The impact of HLA A, B, and DR blood transfusions and immune responder status on cardiac allograft recipients treated with cyclosporine.

From July 1982 to August 1986, 137 patients received heart allografts at our transplant (Tx) center. Recipients were treated postoperatively with cyclosporine (CsA) and prednisone (Pred), with a minority of patients receiving CsA, Pred, and azathioprine (Aza) as immunosuppression. The impact of pre-Tx immune factors on survival was evaluated, including HLA A, B, and DR mismatches (MM), blood transfusions (BT), immune responder status, crossmatch results, and donor and recipient AIDS-virus (human immunodeficiency virus, HIV-1) status. The overall patient survivals were 75%, 68%, and 62% at one, two, and three years respectively.

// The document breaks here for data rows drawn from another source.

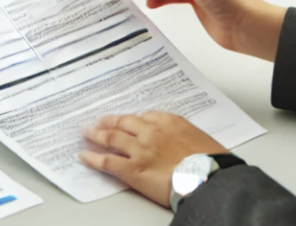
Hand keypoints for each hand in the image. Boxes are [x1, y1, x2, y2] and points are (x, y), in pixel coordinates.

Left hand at [80, 111, 224, 206]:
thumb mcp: (199, 138)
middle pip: (123, 122)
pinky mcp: (133, 169)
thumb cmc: (210, 161)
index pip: (144, 116)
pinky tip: (85, 156)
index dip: (131, 120)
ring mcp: (139, 150)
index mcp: (167, 121)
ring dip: (96, 135)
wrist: (208, 178)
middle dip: (108, 122)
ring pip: (111, 138)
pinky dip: (94, 159)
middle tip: (99, 121)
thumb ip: (183, 135)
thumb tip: (179, 141)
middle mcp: (150, 131)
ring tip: (87, 133)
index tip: (126, 120)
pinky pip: (108, 162)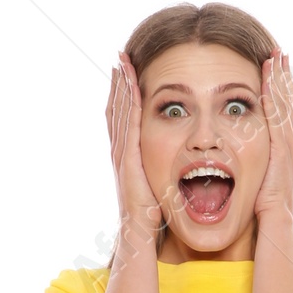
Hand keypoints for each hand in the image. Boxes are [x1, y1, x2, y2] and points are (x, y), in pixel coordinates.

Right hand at [105, 53, 160, 240]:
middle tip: (120, 57)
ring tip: (122, 63)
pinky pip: (129, 125)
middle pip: (116, 108)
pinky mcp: (128, 160)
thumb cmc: (152, 215)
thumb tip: (176, 162)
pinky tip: (132, 86)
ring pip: (120, 112)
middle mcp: (120, 151)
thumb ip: (161, 170)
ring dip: (121, 86)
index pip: (123, 117)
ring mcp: (122, 155)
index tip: (126, 72)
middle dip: (118, 82)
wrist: (141, 235)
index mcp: (127, 156)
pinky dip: (129, 104)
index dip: (123, 94)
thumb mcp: (157, 185)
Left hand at [255, 49, 292, 224]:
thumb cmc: (264, 204)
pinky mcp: (283, 149)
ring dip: (280, 79)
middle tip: (279, 52)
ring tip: (275, 57)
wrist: (274, 221)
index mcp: (288, 146)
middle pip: (289, 101)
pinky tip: (268, 79)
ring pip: (285, 104)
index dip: (282, 88)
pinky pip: (277, 115)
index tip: (277, 67)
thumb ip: (257, 158)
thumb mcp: (261, 175)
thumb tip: (241, 148)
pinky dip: (274, 95)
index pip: (286, 110)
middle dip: (284, 76)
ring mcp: (290, 144)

Pre-Tx, 15/137 (11%) recipient sera and 5/137 (3.6%) donor sera were HIV-1 reactive in both enzyme immunoassay (EIA) and Western blot antibody assays. Two of the 5 recipients of HIV-1 (+) donor allografts are alive 11 and 29 months post-Tx, whereas the other 3 recipients died at 1, 31, and 36 months post-Tx from diseases unrelated to AIDS. All 5 were pre-Tx HIV-1 nonreactive. The survivals for the 15 recipients who tested pre-Tx HIV-1 (+) were 87%, 87%, and 69% at 1, 2, and 3 years, respectively, comparable to the overall group survivals. Pre-Tx strong and weak immune responders had comparable 12-month survivals of 73% and 80%, respectively. Six patients displayed a positive pre-Tx donor crossmatch, two were attributed to autoantibody, and 4 were attributed to donor T cell reactivity. Five of the six patients presently survive 14, 16, 30, 36, and 44 months post-Tx. Recipients treated pre-Tx with 1-4 BTs displayed significantly better 12-month survival (81% vs. 69%, P less than 0.05) and fewer rejections (1.3 +/- 0.9 vs. 1.9 +/- 1.0, P less than 0.05) than untransfused recipients. Recipients of a 0-1 vs. 2 DR donor antigen-mismatch experienced fewer rejections (1.3 +/- 1.0 vs. 1.8 +/- 1.1, P less than 0.05). Evaluation of the combined influence of HLA DR as well as pre-Tx BTs suggested a significantly improved survival (80% vs. 61%, P less than 0.05) and fewer rejection episodes (1.4 +/- 0.9 vs. 2.0 +/- 1.1, P less than 0.05) for 29 well-matched, transfused (0-1 DR MM and 1-4 BT) compared with 43 poorly matched, untransfused (2 DR MM and 0-BT) heart allograft recipients. Moreover, the benefit of DR matching was only observed in untransfused, but not transfused, cardiac recipients.